Notwithstanding our decision upholding the order appointing David L. Gropp, Esquire, trustee of Amayco, we must address several additional claims raised by Amayco regarding the scope of the trustee's powers. Initially, Amayco contends that the trustee's authorization to liquidate up to sixty per cent of Amayco's assets in order to discharge both Amayco's debts and Mr. Mayhue's delinquent taxes constitutes an unlawful involuntary dissolution of Amayco since the prerequisites required by Pennsylvania's Business Corporation Law, 15 P.S. § 2107, have not been established. We disagree with Amayco's contention and hold that a trustee's power to discharge the business debts of a corporation is well within the legal powers of a receiver who has a duty to oversee the operation of the corporation subject only to the will of the court. McDougal v. Huntingdon & Broad Top Mountain R.R. & Coal Co., 294 Pa. 108, 143 A. 574 (1928). The necessity of this function is of an even greater magnitude in the instant case as the purpose of appointing the trustee was to preserve the status quo of marital property pending a divorce action.

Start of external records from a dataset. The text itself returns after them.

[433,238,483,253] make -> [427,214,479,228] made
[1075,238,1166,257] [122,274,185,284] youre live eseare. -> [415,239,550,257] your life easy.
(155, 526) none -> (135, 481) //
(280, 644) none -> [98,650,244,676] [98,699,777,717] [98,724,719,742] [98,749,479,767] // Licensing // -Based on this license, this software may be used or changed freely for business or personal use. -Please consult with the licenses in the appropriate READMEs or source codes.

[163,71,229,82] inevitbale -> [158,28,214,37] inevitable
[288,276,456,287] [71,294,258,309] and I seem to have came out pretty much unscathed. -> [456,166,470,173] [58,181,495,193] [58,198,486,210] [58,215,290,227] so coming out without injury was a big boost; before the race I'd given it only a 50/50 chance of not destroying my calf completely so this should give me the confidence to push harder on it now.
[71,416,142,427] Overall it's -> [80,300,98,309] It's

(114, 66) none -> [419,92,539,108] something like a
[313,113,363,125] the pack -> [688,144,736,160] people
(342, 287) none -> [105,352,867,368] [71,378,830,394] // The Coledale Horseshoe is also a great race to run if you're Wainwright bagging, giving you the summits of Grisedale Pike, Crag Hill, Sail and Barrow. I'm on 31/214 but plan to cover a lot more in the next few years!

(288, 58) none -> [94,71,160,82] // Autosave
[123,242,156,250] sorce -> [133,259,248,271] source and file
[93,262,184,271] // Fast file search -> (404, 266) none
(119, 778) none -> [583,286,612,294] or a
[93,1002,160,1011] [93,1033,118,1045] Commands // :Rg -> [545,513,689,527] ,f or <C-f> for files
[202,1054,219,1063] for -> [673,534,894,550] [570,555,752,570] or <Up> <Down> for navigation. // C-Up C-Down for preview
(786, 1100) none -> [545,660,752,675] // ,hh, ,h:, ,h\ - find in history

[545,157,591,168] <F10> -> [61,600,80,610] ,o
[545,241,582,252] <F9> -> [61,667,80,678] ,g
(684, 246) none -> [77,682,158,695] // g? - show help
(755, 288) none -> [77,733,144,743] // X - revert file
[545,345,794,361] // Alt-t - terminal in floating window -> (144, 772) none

As to the authority of the trustee to use Amayco's assets to pay Mr. Mayhue's delinquent taxes, we note that the assets of a corporation may be reached to satisfy a tax liability when it is established that the corporation is the alter ego of the delinquent taxpayer. G.M. Leasing Corp. v. United States, 429 U.S. 338, 97 S. Ct. 619, 50 L. Ed. 2d 530 (1977). In the present case, the lower court found that "even though there was a corporation in existence, Mr. Mayhue treated the assets of the corporation as his own and did not operate as a corporation." (Slip Op. at 9). We conclude, therefore, that Amayco, being the alter ego of Mr. *196 Mayhue, is not justified in attempting to use its superficial corporate status as a shield against tax liability.[2]

Additionally, we reject Amayco's claim that the trustee's authority to use Amayco's assets to determine what setoffs Amayco has against E.L. Mayhue and to satisfy the tax liabilities of Harlene Mayhue and Fred Mayhue amounts to a deprivation of due process and constitutes an abuse of discretion. During the lengthy course of the proceedings below, Mr. Mayhue had several opportunities to present his position. Because Mr. Mayhue demonstrated total disregard for the business debts of Amayco to E.L. Mayhue and Son, which resulted in his being held in contempt of court several times, we conclude that the lower court acted properly in appointing a neutral trustee with the authority to settle the business operations of the two companies.[3]

Accordingly, we affirm the Orders of the lower court.


[1] An interest in a business or a closely-held corporation that is acquired during marriage presents little controversy in being given the status of marital property by the courts of other states. See, e.g., Re Marriage of White, 98 Ill.App.3d 380, 53 Ill.Dec. 786, 424 N.E.2d 421 (1981); Scherzer v. Scherzer, 136 N.J.Super. 397, 346 A.2d 434 (1975); Poniatowski v. Poniatowski, 275 S.C. 11, 266 S.E.2d 787 (1980). See also 24 Am.Jur.2d, Divorce and Separation § 900.

[2] Moreover, the tax liability of the Mayhues had been under the scrutiny of the Internal Revenue Service for some time, making it even more logical to appoint a neutral third party to resolve the dispute.

[3] Additionally, Amayco contends that the appointment of Mr. Gropp as trustee over both Amayco and E.L. Mayhue and Son constitutes a conflict of interest. We find that this claim has absolutely no merit as the instant case arises out of a conflict between Mr. and Mrs. Mayhue, and not the two businesses.